EartHand Gleaners’ first project was both a great success and a huge learning opportunity.
The final step of processing the flax into linen for spinning really drove home two main points.
1.the vast difference in quality one can expect in the fibre depending on the soil where the crop was grown. Best case scenario, a finer plant crop, closely spaced (not so close or fine though as to want to lodge in a strong wind!) provides a softer, more delicate hair like thread after processing. This results in a softer, finer linen. Aberthau provided our best of the 3 crops grown this season, the soil was quite sandy, good drainage and low in organic mineral content we figure.
2. Seed Saving! Heirloom Seeds! I hear this conversation constantly as it relates to food production; seed saving is all the rage and at the forefront of everyone’s mind if they are paying attention at all to where their food is coming from.
But seed saving for our clothing?
I haven’t heard that one yet- but suddenly I am thinking it is going to be the conversation we all have 10 -20 years from now when the clothing industry catches up to the foodies’ re-think of our massive scale industrialization.
Seed saving came up for me this summer when we were given some locally grown flax by a weaver who grew it 20 years ago, then put it in storage as the retting and processing phase overwhelmed her. I was thinking it would provide a “trial crop” for us to learn the processing methods on, but it actually was like learning to drive in a Cadillac, only to then be handed the keys to a Honda civic. I am not a car person- but I bet you get the idea.
We had the civic; it became quickly apparent that whatever seeds the “vintage” flax had been were a completely different variety- much better suited to our hand processing methods- the product being both softer and giving a higher yield with less waste in the process.
In the picture above, we started processing each bundle with the same amount of stocks- and you can clearly see the difference in fibre length as well as quantity! Remember- the retting process will have played a part in this too… but still!
Now as we take what we have learned to the next step for 2014, we are looking for seeds in Canada that would be classed as heirloom seeds, or seeds that are not a strain specifically for industrialized processing- and they are impossible to find.
Marylin is the variety we want- and what the Victoria flax to linen folk have been growing- and those seeds have to come from Holland, via a seed shop in the States. So that is what we will be ordering for next year, and then- let the seed saving begin!
Our final programmed events at Aberthau went very well, we had a great time at the sit and spin socialwith a few people out who had never spun before who did amazingly well on borrowed drop spindles. Caitlin and I at the end of the night looked at each other in shock, saying; ” I can’t believe it- we planted those seeds in June and here we are spinning fibre from them in November! Every step of the project felt like both alchemical magic and freedom from the consumer rat-race. Another step towards cutting out the middle man- not having to worry about what the factory conditions are for the workers who made my clothing, but a step towards self-sufficiency, even if it is going to be another 2 years before I have enough time to finish processing, spinning and then knitting a garment- it is a start down a road I want to travel on. #slowclothingrevolution.

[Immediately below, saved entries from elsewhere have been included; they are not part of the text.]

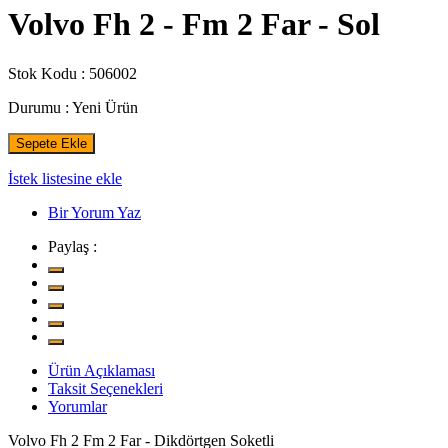
Volvo Fh 2 - Fm 2 Far - Sol
Stok Kodu :
506002
Durumu :
Yeni Ürün
Sepete Ekle
İstek listesine ekle
Bir Yorum Yaz
Paylaş :
Ürün Açıklaması
Taksit Seçenekleri
Yorumlar
Volvo Fh 2 Fm 2 Far - Dikdörtgen Soketli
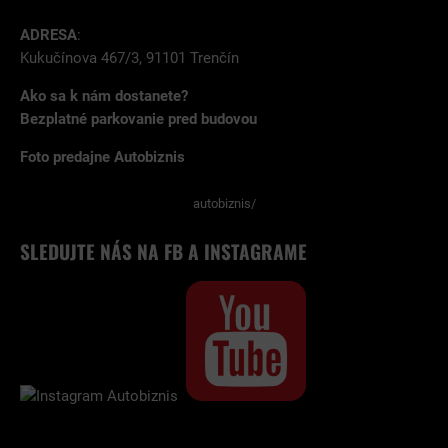
ADRESA
:
Kukučínova 467/3, 91101 Trenčín
Ako sa k nám dostanete?
Bezplatné parkovanie pred budovou
Foto predajne Autobiznis
autobiznis/
SLEDUJTE NÁS NA FB A INSTAGRAME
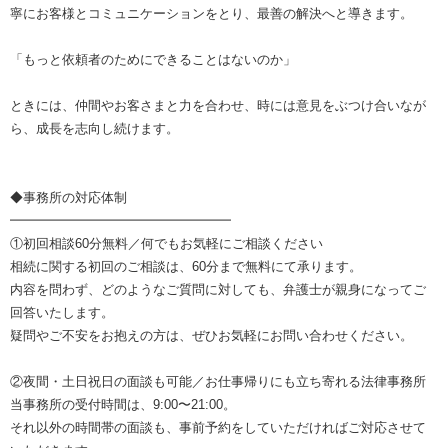
寧にお客様とコミュニケーションをとり、最善の解決へと導きます。
「もっと依頼者のためにできることはないのか」
ときには、仲間やお客さまと力を合わせ、時には意見をぶつけ合いなが
ら、成長を志向し続けます。
◆事務所の対応体制
━━━━━━━━━━━━━━━━━
①初回相談60分無料／何でもお気軽にご相談ください
相続に関する初回のご相談は、60分まで無料にて承ります。
内容を問わず、どのようなご質問に対しても、弁護士が親身になってご
回答いたします。
疑問やご不安をお抱えの方は、ぜひお気軽にお問い合わせください。
②夜間・土日祝日の面談も可能／お仕事帰りにも立ち寄れる法律事務所
当事務所の受付時間は、9:00〜21:00。
それ以外の時間帯の面談も、事前予約をしていただければご対応させて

We put the garden bed down for the season in fine style, as a no-waste performative action. Mirae Rosner lead the group in a movement excercise, Brian Jones invited other musicians to come and play for us, and we dug down our green waste, then dug channels and pathways as a maze through the garden bed that became our dance pathway for our contemporary spin on the tradition of harvest dances. It was a great improv afternoon with sunny weather on our side.
Next year at Aberthau Sharon will collaborate with Brian Jones, the wheat weaver- we are going to grow a variety of wheat for weaving and eating, flax for fibre and surround the bed with marigolds for dye.
Our flax research from this project will also feed into other fibre crop beds; growing flax at Hastings Urban Farm and Trillium North Park as a part of the Terroir: Urban Cloth Project. Happening in 2014 in partnership with Environmental Youth Alliance and the Means of Production Artists Raw Resource Collective, artists Sharon Kallis and Tracy Williams will investigate local plants both native and invasive species; for possible fibre blendings with local linen. Mirae Rosner joins the project to study the movement attached to our core labour with community participation. A final woven cloth will be danced upon the landscape from the fibres we collectively sow/forage/harvest and spin.